Gerhard Ruby - Portrait

Erklärt von Rechtsanwalt Gerhard Ruby

 

Sind Ehegatten im gesetzlichen Güterstand verheiratet (kein Notarvertrag mit Gütertrennung oder Gütergemeinschaft), dann erbt der überlebende Ehegatte neben Kindern grundsätzlich 1/4. Als Ausgleich für den Zugewinnanspruch (der bei einer Scheidung zu großem Streit führt) gibt es einfach ein weiteres Viertel im Erbrecht dazu. Der überlebenden Ehegatte erbt also nach dem Gesetz 1/4 + 1/4 = 1/2.

Der gesetzliche Erbteil ist auch für die Pflichtteilsberechnung maßgebend. Der Pflichtteil ist die Hälfte des gesetzlichen Erbteils. Demgemäß beträgt der Pflichtteil des überlebenden Ehegatten bei Zugewinngemeinschaft 1/4. Das ist der sogenannte große Pflichtteil.
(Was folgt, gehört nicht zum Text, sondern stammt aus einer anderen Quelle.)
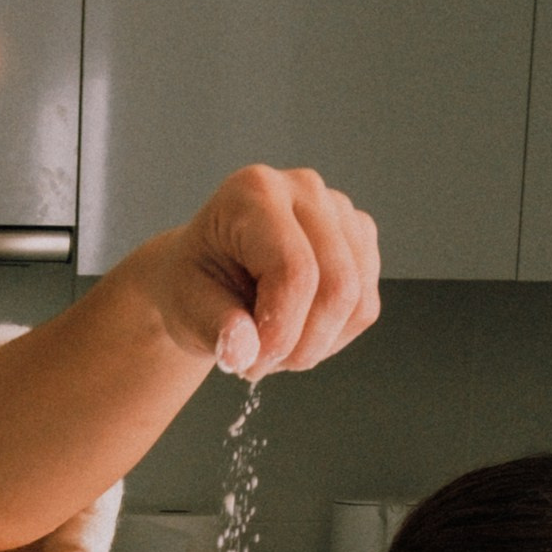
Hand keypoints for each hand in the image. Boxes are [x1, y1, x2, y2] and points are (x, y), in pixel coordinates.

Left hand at [146, 166, 381, 384]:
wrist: (210, 269)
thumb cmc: (195, 281)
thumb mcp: (185, 306)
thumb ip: (215, 328)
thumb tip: (243, 353)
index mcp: (254, 192)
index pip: (295, 271)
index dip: (280, 333)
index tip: (249, 362)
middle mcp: (305, 189)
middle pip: (337, 287)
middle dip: (300, 345)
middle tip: (259, 362)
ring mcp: (340, 210)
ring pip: (357, 302)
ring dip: (316, 344)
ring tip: (273, 345)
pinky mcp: (360, 237)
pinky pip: (366, 306)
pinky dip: (333, 336)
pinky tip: (297, 331)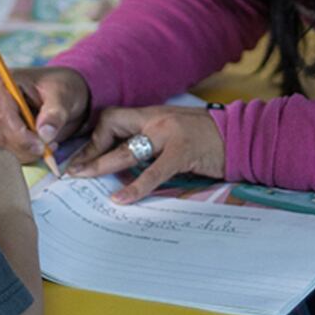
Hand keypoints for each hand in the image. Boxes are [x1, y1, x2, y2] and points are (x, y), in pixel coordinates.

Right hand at [0, 66, 90, 162]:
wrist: (62, 91)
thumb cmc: (62, 88)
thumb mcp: (65, 96)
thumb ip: (55, 113)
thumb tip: (45, 134)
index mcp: (3, 82)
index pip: (4, 116)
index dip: (20, 136)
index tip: (41, 146)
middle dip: (24, 147)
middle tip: (49, 148)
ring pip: (0, 145)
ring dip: (24, 152)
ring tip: (49, 145)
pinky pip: (3, 148)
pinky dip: (21, 153)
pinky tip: (39, 147)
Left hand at [68, 106, 225, 203]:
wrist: (243, 135)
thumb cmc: (210, 139)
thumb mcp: (176, 134)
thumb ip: (152, 143)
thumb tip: (124, 164)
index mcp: (155, 115)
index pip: (113, 118)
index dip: (94, 138)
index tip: (81, 158)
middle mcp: (159, 119)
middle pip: (112, 125)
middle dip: (89, 149)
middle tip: (72, 170)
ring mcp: (171, 134)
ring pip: (127, 150)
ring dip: (100, 166)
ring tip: (81, 178)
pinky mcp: (184, 152)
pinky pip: (153, 172)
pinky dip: (135, 187)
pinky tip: (121, 199)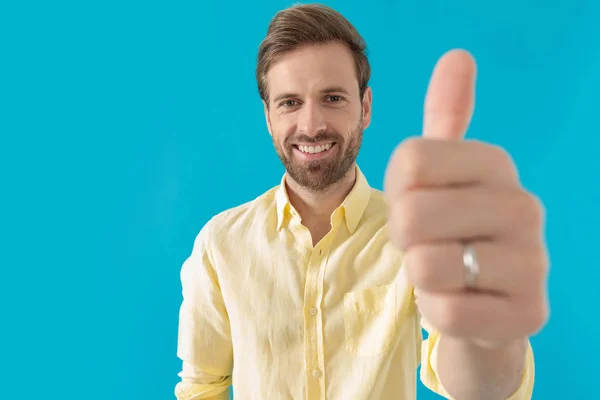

Es gibt Fallgestaltungen bei denen der überlebende Ehegatte aber nur einen kleinen Pflichtteil erhält. Dies ist im Gesetz wie folgt geregelt:

  • Wird der überlebende Ehegatte nicht Erbe und steht ihm auch kein Vermächtnis zu, so kann er Ausgleich des Zugewinns und den kleinen Pflichtteil velangen. Der kleine Pflichtteil des überlebenden Ehegatten sich in diesem Falle nach dem nicht um das Zugewinnviertel erhöhten gesetzlichen Erbteil des Ehegatten: 1/2 x 1/4 = 1/8 kleiner Pflichtteil
  • Schlägt der überlebende Ehegatte die gesetzliche oder testamentarische Erbschaft aus, so kann er neben dem Ausgleich des Zugewinns den Pflichtteil auch dann verlangen, wenn dieser ihm nach den erbrechtlichen Bestimmungen nicht zustünde. Auch hier gibt es neben dem Zugewinnausgleich nur den kleinen Pflichtteil von 1/8.

Beachte: Sind keine Kinder aber noch die Eltern des Erlbassers vorhanden, beträgt der kleine Pflichtteil des überlebenden Ehegatten 1/4.